Note that many of the builtins now use long names by default (e.g. cons instead of c); the library with the single-character versions is not autoloaded yet, but for the present it can be manually loaded with (load lib/short-names).
@PyGamer0 Yes--note also that because of how strings are implemented, some string operations are just the same as the corresponding list operations. For example, reverse and concat work on both strings and lists.
@PyGamer0 Yeah, that's something I'll look at adding. Though I do also like the autocomplete-at-end-of-line feature... I wonder if there's a way to have both.
@PyGamer0 ~ is "swap" in some languages--it seemed to fit the "put the end at the beginning and the beginning at the end" idea. I'm open to other suggestions.

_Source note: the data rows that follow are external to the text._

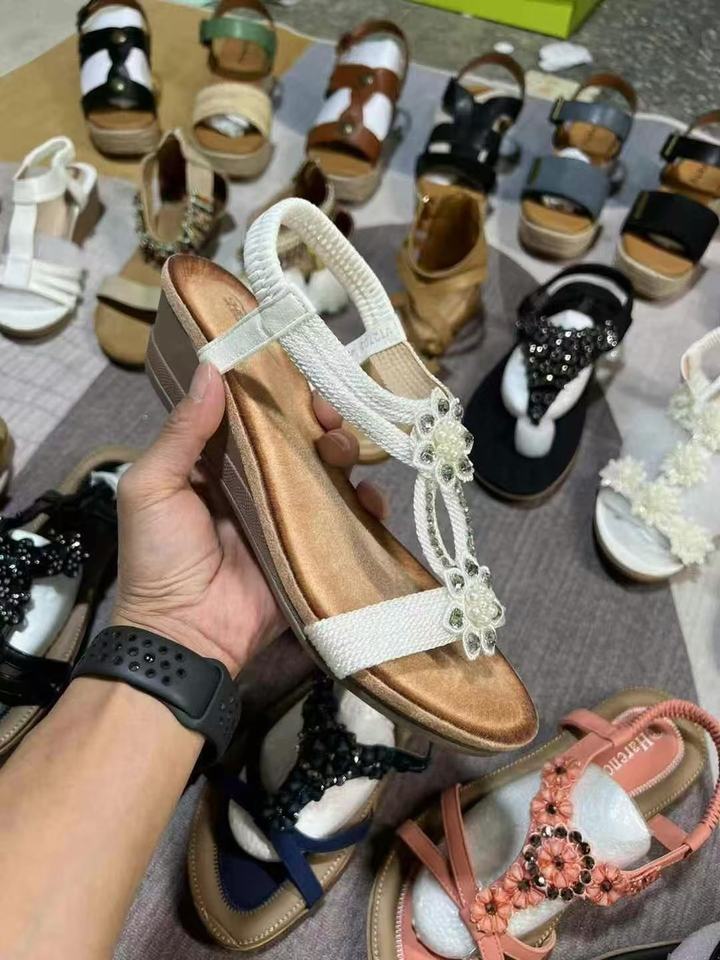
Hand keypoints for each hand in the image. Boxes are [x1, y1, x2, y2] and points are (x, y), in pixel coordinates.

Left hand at [112, 363, 386, 675]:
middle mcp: (257, 486)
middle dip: (319, 420)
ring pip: (329, 473)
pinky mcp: (314, 549)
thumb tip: (211, 369)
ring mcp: (290, 517)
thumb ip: (182, 431)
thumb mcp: (152, 487)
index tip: (295, 377)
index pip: (253, 418)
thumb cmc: (159, 557)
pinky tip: (369, 496)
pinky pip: (349, 520)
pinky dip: (367, 505)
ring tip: (342, 450)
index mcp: (217, 466)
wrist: (186, 634)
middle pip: (299, 441)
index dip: (277, 395)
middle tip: (327, 414)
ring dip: (344, 452)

That's a possibility. I had tentatively associated $ with macro, but 1) that's flexible, and 2) I'm not sure whether macro needs a 1-character version. I don't think it'll be used much in golf.
Basically, macros and functions have switched syntax from original tinylisp. Functions are now lists of three elements (environment params body), and macros are lists of two elements (params body).
Speaking of macros: in library code, I like prefixing the names of macro arguments with a sigil to distinguish them from functions. Onions on & vs $? (Or another option?)
E.g. (macro (&num) (- &num 1)) vs (macro ($num) (- $num 1))
@Razetime Yeah--it's still pretty minimal (around 20-22 builtins as compared to 17 in tinylisp 1), but it has a few more capabilities. Lexical scope is so nice (and a lot easier to implement than I thought it would be).
I copied large parts of the structure of the interpreter from Appleseed, which already had a number of the same improvements over tinylisp (as well as a bunch of other stuff which I didn't want for tinylisp 2).